The key clinical questions specific to weight management in midlife women were finalised with the help of a multidisciplinary team of experts in the guideline development group (GDG). Phase I included a systematic and/or narrative review to gather evidence, grading of evidence and expert opinion was sought to develop clinical practice recommendations for each clinical question. Phase II focused on validation of clinical practice recommendations using the peer-review, Delphi method and GRADE approach.
-The guidelines provide clinical practice points to address challenges encountered by midlife women in their attempts to manage obesity via lifestyle modification techniques. The initiation of discussion would help the healthcare provider to identify the weight management needs of the women, educate women on different modalities of weight management, and empower them to incorporate corrective lifestyle behaviours. Before initiating the management, a comprehensive assessment of clinical and lifestylerelated parameters should be completed. A personalised behavioural lifestyle modification program addressing the midlife specific barriers for optimal metabolic, musculoskeletal, and mental health should be planned. A consistent follow-up is required for maintenance of corrective eating and activity habits by addressing midlife specific barriers for sustenance of healthy weight.

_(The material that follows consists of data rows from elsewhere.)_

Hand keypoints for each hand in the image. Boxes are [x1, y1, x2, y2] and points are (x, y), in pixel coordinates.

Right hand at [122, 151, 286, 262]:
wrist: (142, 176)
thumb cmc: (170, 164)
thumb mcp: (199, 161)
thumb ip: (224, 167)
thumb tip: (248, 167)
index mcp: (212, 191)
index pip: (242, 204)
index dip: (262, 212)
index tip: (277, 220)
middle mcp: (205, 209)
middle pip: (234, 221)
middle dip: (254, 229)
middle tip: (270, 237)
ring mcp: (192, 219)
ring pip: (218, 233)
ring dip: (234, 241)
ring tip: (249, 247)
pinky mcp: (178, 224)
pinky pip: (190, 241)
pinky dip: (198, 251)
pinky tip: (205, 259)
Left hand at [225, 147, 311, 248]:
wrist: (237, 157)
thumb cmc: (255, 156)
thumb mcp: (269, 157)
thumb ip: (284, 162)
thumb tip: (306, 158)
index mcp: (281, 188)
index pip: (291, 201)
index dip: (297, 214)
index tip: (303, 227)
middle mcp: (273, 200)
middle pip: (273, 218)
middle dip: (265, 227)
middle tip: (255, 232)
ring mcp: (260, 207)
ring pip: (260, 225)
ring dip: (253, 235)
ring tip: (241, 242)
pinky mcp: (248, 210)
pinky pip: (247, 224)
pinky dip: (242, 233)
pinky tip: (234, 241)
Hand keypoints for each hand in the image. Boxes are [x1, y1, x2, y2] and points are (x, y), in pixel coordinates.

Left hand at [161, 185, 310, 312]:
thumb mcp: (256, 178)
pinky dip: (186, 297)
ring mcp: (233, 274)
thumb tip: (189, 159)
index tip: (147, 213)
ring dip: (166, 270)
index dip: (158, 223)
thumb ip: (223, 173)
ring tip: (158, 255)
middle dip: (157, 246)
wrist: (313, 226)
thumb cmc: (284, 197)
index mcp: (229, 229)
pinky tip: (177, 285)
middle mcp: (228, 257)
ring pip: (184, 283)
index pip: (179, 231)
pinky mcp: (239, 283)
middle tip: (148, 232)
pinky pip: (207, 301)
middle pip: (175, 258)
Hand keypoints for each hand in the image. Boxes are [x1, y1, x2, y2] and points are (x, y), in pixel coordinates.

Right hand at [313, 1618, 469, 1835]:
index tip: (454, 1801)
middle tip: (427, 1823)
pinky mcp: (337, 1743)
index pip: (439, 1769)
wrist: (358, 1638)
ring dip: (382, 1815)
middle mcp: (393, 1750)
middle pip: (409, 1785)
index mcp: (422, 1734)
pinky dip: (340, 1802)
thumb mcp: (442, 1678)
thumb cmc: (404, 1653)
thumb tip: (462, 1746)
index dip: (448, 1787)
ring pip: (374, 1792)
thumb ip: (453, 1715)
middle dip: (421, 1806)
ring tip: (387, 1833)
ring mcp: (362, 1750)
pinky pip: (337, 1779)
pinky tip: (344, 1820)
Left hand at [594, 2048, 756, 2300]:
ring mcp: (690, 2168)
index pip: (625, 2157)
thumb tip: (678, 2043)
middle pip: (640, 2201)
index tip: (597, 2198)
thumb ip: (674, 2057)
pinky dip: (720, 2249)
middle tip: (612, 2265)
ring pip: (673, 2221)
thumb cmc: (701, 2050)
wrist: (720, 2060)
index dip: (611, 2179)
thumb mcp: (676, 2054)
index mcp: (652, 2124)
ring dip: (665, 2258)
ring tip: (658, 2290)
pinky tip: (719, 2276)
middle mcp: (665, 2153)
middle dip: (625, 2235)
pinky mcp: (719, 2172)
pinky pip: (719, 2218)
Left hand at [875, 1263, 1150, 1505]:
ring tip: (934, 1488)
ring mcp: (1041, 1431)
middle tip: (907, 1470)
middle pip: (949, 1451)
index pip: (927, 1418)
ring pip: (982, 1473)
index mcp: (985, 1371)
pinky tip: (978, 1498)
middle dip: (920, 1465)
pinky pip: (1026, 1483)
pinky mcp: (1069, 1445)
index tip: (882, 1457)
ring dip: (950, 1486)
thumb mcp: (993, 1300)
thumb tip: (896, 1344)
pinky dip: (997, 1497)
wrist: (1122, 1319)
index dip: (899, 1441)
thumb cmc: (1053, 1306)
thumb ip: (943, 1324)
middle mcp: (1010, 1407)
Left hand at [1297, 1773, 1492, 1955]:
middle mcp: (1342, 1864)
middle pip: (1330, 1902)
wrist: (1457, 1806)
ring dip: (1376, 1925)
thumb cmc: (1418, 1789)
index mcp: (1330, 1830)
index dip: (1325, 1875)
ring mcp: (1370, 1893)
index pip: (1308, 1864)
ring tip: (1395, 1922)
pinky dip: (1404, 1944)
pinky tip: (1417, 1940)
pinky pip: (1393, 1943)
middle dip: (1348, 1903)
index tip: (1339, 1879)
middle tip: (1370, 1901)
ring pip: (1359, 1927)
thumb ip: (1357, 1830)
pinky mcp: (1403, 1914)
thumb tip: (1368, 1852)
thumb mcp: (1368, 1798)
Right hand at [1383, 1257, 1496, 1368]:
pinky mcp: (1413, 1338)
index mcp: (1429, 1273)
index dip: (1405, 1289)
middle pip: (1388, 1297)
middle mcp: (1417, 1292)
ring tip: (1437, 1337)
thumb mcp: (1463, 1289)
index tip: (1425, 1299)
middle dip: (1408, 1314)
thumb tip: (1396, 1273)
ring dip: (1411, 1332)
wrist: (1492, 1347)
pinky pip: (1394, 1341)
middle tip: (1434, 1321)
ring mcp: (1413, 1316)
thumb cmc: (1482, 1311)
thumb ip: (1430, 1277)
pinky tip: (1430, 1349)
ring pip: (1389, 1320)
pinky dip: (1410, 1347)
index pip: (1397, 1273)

These recommendations will be useful in opportunistic screening and management of obesity in midlife women across healthcare settings.
体重增加是中年女性心脏代谢及整体健康相关生活质量下降的独立风险因素。全印医学科学研究所 - 科学技术部倡议旨在制定并验证针对中年女性体重管理的逐步建议。
在指南制定小组(GDG)的多学科专家团队帮助下,确定了中年女性体重管理的关键临床问题。第一阶段包括系统综述和/或叙述性综述以收集证据,寻求证据分级和专家意见以针对每个临床问题制定临床实践建议。第二阶段重点是使用同行评审、德尔菲法和GRADE方法验证临床实践建议。
这些指南提供了临床实践要点,以应对中年女性在尝试通过生活方式改变技术管理肥胖时遇到的挑战。讨论的开始将有助于医疗保健提供者确定女性的体重管理需求,对女性进行不同体重管理方式的教育,并使她们能够纳入纠正性的生活方式行为。在开始管理之前,应完成对临床和生活方式相关参数的全面评估。应规划一个个性化的行为生活方式改变计划,以解决中年女性在优化代谢、肌肉骨骼和心理健康方面的特定障碍。需要持续随访,通过解决中年女性维持健康体重的特定障碍来维持纠正性饮食和活动习惯。
这些建议将有助于在各类医疗保健环境中对中年女性肥胖进行机会性筛查和管理。